Right message. Right time.
Thanks!
I appreciate you!
Daryn.
Brenda Zeller says
Perfect message, Mike – I’ve been resisting a case of bronchitis all week – time to bless it and accept it and let my body handle the process of healing.
Thank you so much for the nudge…
Many blessings,
Brenda
Jessica says
Hi Mike!
It was so interesting to see this message this morning. I was actually thinking about acceptance last night. I have been frustrated with the actions of some of my friends lately as they are very difficult to make plans with. I started to take it personally and get a little upset. Then last night I thought, I am just going to accept them as they are and know that they are just busy and this is not a reflection on me. It made me feel a lot better once I accepted it. Your message today made that even clearer. Thanks for your help!
Jessica
Jan says
Mike–
Great message and very timely. I especially like that you share your own resistance to acceptance and the reasoning behind it. This is something I need to learn and now I can bring it into conscious effort.
Your girls are darling. Kudos to you and your wife for good parenting.
Best,
-jan
Stan Heimowitz says
Hi, Mike:
I really enjoyed your comments on “accepting things (reality) as it is.” I book entertainment and several of my corporate clients have canceled events,due to the economy. Rather than be in a “funk,” I need to accept reality as it is, be content with reality as it is, be optomistic, adapt, and be ready to move, when times change.
Barbara says
What I need to accept right now is that the course of chemo I just completed did it’s job – the two tumors have been shrunk and seem to be gone.
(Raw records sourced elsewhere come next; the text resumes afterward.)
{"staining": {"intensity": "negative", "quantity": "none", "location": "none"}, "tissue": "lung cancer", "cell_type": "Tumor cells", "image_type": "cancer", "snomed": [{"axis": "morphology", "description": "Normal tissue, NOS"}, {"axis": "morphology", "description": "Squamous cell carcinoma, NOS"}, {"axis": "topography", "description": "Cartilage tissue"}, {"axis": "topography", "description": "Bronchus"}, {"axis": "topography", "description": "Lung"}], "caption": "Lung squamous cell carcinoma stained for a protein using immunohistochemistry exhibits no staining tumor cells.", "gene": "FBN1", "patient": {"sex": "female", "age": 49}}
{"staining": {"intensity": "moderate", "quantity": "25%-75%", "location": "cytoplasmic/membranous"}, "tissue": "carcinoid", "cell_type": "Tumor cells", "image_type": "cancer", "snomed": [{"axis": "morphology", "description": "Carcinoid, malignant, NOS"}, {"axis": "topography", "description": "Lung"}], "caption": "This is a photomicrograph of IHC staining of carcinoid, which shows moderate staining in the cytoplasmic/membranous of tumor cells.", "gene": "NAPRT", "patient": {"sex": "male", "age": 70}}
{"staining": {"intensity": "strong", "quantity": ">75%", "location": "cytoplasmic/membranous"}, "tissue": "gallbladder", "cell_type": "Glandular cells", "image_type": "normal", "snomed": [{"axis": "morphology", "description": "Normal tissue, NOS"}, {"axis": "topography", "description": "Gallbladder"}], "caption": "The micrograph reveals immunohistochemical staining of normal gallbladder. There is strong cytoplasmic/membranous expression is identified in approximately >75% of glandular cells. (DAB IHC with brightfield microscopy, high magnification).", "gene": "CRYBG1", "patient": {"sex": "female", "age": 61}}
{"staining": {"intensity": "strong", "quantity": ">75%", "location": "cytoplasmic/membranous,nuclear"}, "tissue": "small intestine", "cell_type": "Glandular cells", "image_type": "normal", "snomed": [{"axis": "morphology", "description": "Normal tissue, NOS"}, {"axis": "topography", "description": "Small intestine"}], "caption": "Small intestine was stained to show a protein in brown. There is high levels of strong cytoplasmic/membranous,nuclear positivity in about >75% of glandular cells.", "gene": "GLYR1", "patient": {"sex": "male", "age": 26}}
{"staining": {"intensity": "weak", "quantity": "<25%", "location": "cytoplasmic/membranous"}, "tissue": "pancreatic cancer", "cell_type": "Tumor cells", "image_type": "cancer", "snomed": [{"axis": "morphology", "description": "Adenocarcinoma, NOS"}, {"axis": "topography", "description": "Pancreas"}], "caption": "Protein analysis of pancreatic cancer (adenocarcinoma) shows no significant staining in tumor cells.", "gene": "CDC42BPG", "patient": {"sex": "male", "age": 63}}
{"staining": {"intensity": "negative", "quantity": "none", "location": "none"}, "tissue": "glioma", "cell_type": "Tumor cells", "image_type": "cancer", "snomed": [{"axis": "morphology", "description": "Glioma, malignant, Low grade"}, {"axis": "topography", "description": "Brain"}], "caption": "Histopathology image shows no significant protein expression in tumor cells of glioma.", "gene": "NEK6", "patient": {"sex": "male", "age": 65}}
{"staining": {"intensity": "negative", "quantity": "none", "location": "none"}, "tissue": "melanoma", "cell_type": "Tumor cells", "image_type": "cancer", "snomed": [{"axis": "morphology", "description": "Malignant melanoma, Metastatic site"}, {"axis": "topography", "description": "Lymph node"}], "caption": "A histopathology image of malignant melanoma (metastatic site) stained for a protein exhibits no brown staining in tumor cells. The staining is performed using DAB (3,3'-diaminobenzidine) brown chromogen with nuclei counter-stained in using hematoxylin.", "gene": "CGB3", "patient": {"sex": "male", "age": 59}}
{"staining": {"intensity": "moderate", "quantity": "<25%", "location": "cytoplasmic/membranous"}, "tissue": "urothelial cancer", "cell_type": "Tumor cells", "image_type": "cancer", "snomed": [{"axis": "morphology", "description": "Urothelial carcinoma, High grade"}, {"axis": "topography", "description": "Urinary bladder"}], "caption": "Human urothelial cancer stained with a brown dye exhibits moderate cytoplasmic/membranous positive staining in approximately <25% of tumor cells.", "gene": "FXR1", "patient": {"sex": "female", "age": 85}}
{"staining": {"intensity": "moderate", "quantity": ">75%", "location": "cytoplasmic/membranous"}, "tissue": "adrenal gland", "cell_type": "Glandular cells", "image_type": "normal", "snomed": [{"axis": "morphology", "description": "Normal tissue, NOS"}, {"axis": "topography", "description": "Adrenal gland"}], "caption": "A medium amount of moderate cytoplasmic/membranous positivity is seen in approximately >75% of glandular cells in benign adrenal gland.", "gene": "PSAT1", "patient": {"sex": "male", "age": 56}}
Next step is meet with surgeon and schedule surgery to take clear margins and visually view the field. The prayer is that the pathology under the microscope will show no cancer cells!
Diane Kranz says
Wow. Thank you for this wonderful and applicable message. I’m guessing you’re giving lots & lots of people a pathway to peace. I’m excited to forward this to my 20 year old daughter. Thank you again!
Donne says
How timely! I’ve just had to accept that the birthday party for my 2-year old granddaughter has to be postponed again this year because she and her big sister and mom are all sick. The same thing happened last year. Accepting that kids get sick and plans have to be changed is one of those facts of life that gets thrown at you time and time again. So it really does make sense to just surrender instead of being upset.
Julia says
For people who are interesting in learning more about this topic, an excellent book is “Loving What Is” by Byron Katie.